Gonzalez-Wertz advised that you need to go beyond values and passion to data, detail and proof – showing in your thought leadership exactly how you and they can make an impact. It’s crucial, she argues, to tell an ‘and’ story, not an ‘either/or’ because that’s how you can engage people.

Developing relationships with consumers and customers is vital for companies. Nevski discussed key insights into trust in brands and how to grow that trust. Take technology.  

Research shows that “businesses are more trusted than the innovations they produce.” For example, people trust OpenAI 10% more than Chat GPT.

This finding is true across all sectors. The clip shows that some technologies are more trusted than others. The good news is that more people embrace green tech than reject it (because it aligns with their values). However, many other technologies find themselves in the ‘reject over embrace’ pile.  

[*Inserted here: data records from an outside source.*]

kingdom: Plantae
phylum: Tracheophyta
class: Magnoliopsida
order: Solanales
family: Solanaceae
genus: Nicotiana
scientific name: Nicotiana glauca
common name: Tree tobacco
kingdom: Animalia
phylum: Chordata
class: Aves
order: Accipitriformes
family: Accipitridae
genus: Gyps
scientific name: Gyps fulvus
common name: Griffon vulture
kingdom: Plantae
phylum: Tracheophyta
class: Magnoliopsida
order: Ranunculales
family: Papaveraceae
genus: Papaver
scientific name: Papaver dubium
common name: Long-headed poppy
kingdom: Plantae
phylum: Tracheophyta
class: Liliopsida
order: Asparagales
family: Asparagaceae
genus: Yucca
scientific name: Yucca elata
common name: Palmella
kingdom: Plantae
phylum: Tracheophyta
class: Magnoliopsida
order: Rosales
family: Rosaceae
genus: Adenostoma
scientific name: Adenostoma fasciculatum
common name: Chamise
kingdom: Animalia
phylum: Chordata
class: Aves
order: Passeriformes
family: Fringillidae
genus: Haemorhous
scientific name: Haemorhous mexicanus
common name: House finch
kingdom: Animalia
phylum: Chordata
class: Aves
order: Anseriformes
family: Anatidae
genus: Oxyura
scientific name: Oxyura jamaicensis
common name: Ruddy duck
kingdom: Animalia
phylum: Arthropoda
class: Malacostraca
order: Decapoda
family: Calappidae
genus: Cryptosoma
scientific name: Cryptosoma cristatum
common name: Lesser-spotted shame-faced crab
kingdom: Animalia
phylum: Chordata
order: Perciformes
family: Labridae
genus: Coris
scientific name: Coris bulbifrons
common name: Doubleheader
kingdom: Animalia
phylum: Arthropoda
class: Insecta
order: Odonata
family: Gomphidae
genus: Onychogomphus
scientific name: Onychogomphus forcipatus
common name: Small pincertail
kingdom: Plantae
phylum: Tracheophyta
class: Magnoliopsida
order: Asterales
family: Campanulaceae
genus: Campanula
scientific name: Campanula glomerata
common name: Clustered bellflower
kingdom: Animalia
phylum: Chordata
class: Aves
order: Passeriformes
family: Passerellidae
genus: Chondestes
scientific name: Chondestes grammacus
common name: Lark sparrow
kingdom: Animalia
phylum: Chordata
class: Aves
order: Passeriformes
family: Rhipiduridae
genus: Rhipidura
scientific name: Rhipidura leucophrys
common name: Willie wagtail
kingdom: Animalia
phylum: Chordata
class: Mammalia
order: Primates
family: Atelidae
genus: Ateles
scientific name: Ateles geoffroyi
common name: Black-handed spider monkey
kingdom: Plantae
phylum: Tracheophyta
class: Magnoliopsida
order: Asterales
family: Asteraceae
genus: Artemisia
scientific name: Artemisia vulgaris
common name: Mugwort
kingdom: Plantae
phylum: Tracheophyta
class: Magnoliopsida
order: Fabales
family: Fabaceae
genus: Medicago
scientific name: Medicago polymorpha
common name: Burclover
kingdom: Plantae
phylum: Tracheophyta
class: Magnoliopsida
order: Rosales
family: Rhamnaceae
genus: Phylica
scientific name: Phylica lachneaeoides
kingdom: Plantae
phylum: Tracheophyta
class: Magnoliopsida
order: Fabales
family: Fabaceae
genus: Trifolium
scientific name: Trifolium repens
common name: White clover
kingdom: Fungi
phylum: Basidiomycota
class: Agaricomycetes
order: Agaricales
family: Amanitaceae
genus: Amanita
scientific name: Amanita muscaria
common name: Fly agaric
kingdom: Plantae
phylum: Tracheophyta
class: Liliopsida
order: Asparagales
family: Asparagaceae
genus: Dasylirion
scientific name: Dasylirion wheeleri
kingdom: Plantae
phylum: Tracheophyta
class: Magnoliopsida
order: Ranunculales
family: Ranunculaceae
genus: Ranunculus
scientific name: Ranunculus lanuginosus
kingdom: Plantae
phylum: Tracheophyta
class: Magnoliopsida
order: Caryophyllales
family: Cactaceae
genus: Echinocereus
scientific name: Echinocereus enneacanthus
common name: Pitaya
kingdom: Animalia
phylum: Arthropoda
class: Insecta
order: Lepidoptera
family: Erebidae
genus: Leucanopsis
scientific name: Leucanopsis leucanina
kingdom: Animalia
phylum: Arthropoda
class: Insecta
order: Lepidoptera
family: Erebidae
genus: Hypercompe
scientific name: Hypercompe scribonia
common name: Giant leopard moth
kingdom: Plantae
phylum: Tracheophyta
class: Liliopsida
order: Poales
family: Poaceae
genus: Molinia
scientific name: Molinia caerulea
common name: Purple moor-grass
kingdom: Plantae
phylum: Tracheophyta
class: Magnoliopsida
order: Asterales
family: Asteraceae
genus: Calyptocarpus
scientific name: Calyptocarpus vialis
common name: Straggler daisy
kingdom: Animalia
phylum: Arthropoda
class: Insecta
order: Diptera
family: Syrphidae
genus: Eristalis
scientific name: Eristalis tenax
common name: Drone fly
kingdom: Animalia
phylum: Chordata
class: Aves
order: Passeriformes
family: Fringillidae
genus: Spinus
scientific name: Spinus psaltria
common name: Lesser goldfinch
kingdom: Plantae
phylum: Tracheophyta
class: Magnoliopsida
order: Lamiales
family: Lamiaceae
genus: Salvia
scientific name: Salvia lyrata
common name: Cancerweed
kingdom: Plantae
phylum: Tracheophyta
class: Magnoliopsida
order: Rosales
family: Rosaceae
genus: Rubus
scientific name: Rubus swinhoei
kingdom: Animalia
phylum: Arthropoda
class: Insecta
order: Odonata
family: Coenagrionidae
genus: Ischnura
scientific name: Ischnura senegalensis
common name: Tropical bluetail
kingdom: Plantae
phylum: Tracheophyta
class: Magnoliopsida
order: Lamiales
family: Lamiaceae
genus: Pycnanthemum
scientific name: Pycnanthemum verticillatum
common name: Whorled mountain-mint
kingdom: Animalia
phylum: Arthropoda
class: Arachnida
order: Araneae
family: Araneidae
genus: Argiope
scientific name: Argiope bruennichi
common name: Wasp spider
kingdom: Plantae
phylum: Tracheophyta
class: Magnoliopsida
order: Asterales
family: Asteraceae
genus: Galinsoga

So, how do you rebuild relationships with consumers when it comes to tech? He argues that you need to: 

  • Be inclusive – speak to everyone, not just particular consumer market segments.  
  • Consider the impact – acknowledge the fears but educate people about how technology such as GenAI can help us be more productive.  
  • Show the benefits – stories about how technology can help.  
  • Show your ROI.  

The ESG/thought leadership intersection 

Businesses face many challenges right now in understanding and implementing ESG into their products, services and supply chains.  

Our session showed the vital role that thought leadership can play in articulating values and reshaping corporate strategy toward incorporating social impact. It can help enterprises implement ESG standards. Finally, thought leadership can share novel insights about the need for, and impact of, ESG on consumers and customers.  

Most of all, it’s about sharing good practice—what works, what doesn’t, and why we need to act now.